Wie geht der Roman vor?
In der Form eins Tagebuchs beschreibt Antoine Roquentin seinen Aufenthalt in der Provinzstadt Bouville (Dreckstadt), in deren Bibliothek er seit drei Jahren historische Studien treibt. Er beginnt, das Tagebuch zu führen, um dem Ekel auf den Grund zu kommen, der ihn immer wieder überfällt. Er empfindet diese Abscheu zunächst bei der Berührung bestimmter Gegenstände, die ihm in seinem gleichförmigen Alltag begegnen, später vor anderen Menschen und schließlich vor sich selbst. In der Reflexion über seinen Ekel vor der Welt, der zum Normalzustand wird, enthüllt sich Roquentin das Wesen der menschlichen Existenz.
Was erkennt der Held?
Roquentin erkennt die grenzenlose Freiheit des Individuums, indem ihm die Überflüssigkeit und Absurdität der Dinge, der anderen Menschen und seiner selbst, also alles Existierenden, bewusst wird. Gleichzeitig muss er aber begreifen, dass der Mensch mit dieser Freiheit ganz auf sich selbst zurückgeworfen wird: Nur sich selbst verantwortlich, ohne jeden transzendentalen Rückhalt, existiert der Einzelne in einer nicht zu überwindenden Einsamkeit: »Aber diese Freiheit ähnelt ein wenig dem Tod.«
Welche Konsequenz zieht die Romanfigur?
Roquentin bricht die sinnlos gewordene Arbeit ab und verlässt Bouville, um einen Roman zu schreiben, wodurch er sein existenzielles Dilemma zu überwinden hofft. Die radikale Erkenntnis der Nichtigkeit, die seinen Ekel ausgelöst hatte, und der Freiheit des Menschen, das Leben eigenverantwortlich nach eigenen Vorstellungen gestalten zu können, hatte ihn zunächst zu einem Bedürfnis nach Revolution geführt. Er musste aber erkennen, dass er zu unbedeutend ist, um als Einzelner gesellschaftliche Veränderungen bewirken zu können, und allenfalls sich selber ändern kann – doch wegen seines unbeständigen Wesens gelingt ihm nicht einmal das. Am Ende sucht er eine Lösung in der Kunst: Ob ihm das gelingt, bleibt offen, die Tagebuchaufzeichnungen brechen hier ab.

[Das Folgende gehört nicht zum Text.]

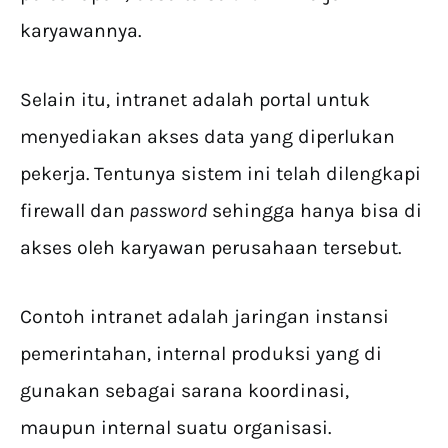
karyawannya.
Selain itu, intranet adalah portal untuk
menyediakan akses data yang diperlukan
pekerja. Tentunya sistem ini telah dilengkapi
firewall dan
password
sehingga hanya bisa di
akses oleh karyawan perusahaan tersebut.
Contoh intranet adalah jaringan instansi
pemerintahan, internal produksi yang di
gunakan sebagai sarana koordinasi,
maupun internal suatu organisasi.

Hält Sartre die menschliche Existenz für sinnlos?
Nein, Sartre leugnet zwar alle transzendentalen Gehalte und damit einen übergreifenden gegebenen Sinn, daraus folgt für ihn aber nicht die gänzliche Sinnlosigkeit allen menschlichen Handelns, sondern die Möglichkeit des Einzelnen, sich als autonomes Ich zu verwirklichen. Indem sich vor dem Menschen das Nichts auftut, eröffnet sich ihm zugleich eine unbegrenzte Freiheit. Die Freiheit besteht in der umfassenden Verantwortung des Menschen für sein Tun; jeder muss sich den Sinn seiner Existenz selbst schaffen und dies ist nur in einem »totalen Engagement« möglich. Für Antoine Roquentin – und für Sartre– geschieht dies im künstlerischen Akt. Ob Roquentin seinen Roman schreibt, wissen wir nicht; Sartre jedenfalls hat seiner Existenz durch »Der Ekel« einen Sinn gegeben.

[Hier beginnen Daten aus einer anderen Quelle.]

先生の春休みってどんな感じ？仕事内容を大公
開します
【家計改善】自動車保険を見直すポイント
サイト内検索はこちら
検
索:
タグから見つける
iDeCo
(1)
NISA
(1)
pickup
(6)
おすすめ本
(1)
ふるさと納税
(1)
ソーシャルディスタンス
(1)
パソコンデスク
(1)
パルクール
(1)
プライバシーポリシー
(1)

Was ist existenzialistische Literatur?
Sie versteht sich als künstlerische Gestaltung der Ideen und Fragestellungen der Existenzphilosophie, die sich mit dem konkreten Dasein des Menschen und seiner Bedeutung in der Welt auseinandersetzt. Es geht um die Freiheit des Einzelnen, Entscheidungen über sein Dasein treffen zu können – eine Freiheit, zu der der Mensch verdammt ist und die ihm eine elementare Angst einflößt. Als Begründer der Existenzphilosophie gilt Sören Kierkegaard (1813–1855); wichtige Vertreter waren Friedrich Nietzsche und Martin Heidegger. In den 1940er Jahren erlebte die Existenzphilosophie durch Sartre, der seine Gedanken theoretisch-abstrakt und auch literarisch-konkret formulierte, einen neuen Höhepunkt.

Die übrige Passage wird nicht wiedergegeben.